• **What is needed**: Please write out the items without any change, from the first line through the line containing "What is the change in value from margaretae", both included.
══ Available records
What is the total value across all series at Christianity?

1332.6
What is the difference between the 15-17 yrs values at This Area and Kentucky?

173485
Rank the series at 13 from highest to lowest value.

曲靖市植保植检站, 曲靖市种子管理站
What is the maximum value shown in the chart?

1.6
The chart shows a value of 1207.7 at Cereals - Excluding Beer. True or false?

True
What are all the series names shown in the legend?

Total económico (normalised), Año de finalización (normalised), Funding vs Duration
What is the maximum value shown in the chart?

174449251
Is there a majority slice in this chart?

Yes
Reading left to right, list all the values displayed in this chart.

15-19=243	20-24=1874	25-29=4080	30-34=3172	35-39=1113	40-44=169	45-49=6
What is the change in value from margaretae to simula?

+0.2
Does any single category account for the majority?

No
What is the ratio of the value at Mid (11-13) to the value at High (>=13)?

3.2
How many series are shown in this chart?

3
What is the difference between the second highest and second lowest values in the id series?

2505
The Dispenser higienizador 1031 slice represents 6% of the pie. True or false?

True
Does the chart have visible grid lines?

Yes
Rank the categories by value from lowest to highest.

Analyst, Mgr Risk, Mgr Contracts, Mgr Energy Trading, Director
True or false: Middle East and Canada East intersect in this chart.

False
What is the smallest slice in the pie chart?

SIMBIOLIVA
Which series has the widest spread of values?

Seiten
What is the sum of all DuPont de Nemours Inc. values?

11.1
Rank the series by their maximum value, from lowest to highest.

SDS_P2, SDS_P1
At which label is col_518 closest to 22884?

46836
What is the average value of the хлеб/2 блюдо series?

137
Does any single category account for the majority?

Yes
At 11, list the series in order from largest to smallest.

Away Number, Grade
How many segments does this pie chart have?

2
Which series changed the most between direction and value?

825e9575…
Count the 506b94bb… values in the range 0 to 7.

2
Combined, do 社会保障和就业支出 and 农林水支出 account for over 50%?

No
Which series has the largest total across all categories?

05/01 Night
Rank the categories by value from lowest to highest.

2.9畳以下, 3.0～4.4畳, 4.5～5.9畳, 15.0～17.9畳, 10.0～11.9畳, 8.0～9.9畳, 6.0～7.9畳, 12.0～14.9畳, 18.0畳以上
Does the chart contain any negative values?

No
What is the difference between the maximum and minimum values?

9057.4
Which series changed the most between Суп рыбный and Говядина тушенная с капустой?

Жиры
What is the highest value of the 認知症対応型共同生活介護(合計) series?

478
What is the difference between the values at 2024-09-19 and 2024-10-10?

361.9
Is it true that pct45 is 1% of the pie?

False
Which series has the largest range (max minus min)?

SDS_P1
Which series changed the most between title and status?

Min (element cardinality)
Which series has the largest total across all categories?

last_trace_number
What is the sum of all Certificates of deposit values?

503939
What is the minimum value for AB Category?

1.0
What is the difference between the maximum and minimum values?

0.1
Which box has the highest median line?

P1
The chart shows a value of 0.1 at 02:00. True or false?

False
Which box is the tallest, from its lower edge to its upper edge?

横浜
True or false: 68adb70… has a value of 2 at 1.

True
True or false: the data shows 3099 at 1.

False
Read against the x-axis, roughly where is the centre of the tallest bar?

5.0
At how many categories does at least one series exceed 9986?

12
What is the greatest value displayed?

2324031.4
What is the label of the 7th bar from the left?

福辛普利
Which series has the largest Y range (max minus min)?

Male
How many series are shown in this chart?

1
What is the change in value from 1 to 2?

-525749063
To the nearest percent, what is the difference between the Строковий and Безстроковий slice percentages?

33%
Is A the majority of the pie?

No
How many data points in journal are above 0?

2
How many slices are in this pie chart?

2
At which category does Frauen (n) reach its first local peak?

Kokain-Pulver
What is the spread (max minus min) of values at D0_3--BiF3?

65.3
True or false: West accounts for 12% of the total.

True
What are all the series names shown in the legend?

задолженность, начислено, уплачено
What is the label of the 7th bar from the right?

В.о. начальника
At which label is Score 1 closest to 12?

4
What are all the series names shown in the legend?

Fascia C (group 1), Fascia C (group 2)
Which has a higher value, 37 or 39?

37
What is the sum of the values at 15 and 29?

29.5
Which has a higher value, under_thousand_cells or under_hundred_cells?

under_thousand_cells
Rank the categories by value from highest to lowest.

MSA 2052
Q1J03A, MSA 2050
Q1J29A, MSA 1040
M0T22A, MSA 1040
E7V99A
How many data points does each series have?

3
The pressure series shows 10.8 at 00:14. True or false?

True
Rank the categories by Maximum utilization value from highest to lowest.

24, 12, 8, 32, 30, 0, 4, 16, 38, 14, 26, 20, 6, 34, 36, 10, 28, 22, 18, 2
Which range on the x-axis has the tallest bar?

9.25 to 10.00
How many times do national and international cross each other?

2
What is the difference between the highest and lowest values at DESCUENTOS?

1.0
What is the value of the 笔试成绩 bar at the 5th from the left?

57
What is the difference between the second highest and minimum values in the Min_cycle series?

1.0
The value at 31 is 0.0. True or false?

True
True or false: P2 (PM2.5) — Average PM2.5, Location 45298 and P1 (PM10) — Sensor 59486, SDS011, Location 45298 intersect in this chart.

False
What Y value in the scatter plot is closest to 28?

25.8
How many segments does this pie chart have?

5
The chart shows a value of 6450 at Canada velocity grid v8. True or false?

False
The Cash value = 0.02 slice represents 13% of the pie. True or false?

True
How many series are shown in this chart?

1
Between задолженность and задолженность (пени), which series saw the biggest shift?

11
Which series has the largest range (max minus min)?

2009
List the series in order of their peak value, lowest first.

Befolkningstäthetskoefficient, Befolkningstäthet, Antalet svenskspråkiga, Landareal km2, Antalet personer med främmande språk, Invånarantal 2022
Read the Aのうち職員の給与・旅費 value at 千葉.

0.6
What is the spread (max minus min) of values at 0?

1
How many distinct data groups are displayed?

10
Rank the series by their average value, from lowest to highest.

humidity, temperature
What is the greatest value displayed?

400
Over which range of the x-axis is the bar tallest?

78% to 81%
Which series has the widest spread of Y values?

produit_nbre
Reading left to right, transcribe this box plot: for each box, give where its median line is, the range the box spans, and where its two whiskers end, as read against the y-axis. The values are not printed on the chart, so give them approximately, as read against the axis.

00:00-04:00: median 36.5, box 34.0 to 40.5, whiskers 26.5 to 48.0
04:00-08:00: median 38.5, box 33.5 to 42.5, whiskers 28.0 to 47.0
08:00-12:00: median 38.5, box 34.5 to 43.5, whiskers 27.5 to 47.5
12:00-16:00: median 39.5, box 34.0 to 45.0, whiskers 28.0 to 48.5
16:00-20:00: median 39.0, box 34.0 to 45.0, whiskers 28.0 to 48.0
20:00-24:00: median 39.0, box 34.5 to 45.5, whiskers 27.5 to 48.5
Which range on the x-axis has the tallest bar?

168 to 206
════
• **Problem solution**:
What is the total value across all series at Christianity?

1332.6
What is the difference between the 15-17 yrs values at This Area and Kentucky?

173485
Rank the series at 13 from highest to lowest value.

曲靖市植保植检站, 曲靖市种子管理站
What is the maximum value shown in the chart?

1.6
The chart shows a value of 1207.7 at Cereals - Excluding Beer. True or false?

True
What are all the series names shown in the legend?

Total económico (normalised), Año de finalización (normalised), Funding vs Duration
What is the maximum value shown in the chart?

174449251
Is there a majority slice in this chart?

Yes
Reading left to right, list all the values displayed in this chart.

15-19=243	20-24=1874	25-29=4080	30-34=3172	35-39=1113	40-44=169	45-49=6
What is the change in value from margaretae to simula?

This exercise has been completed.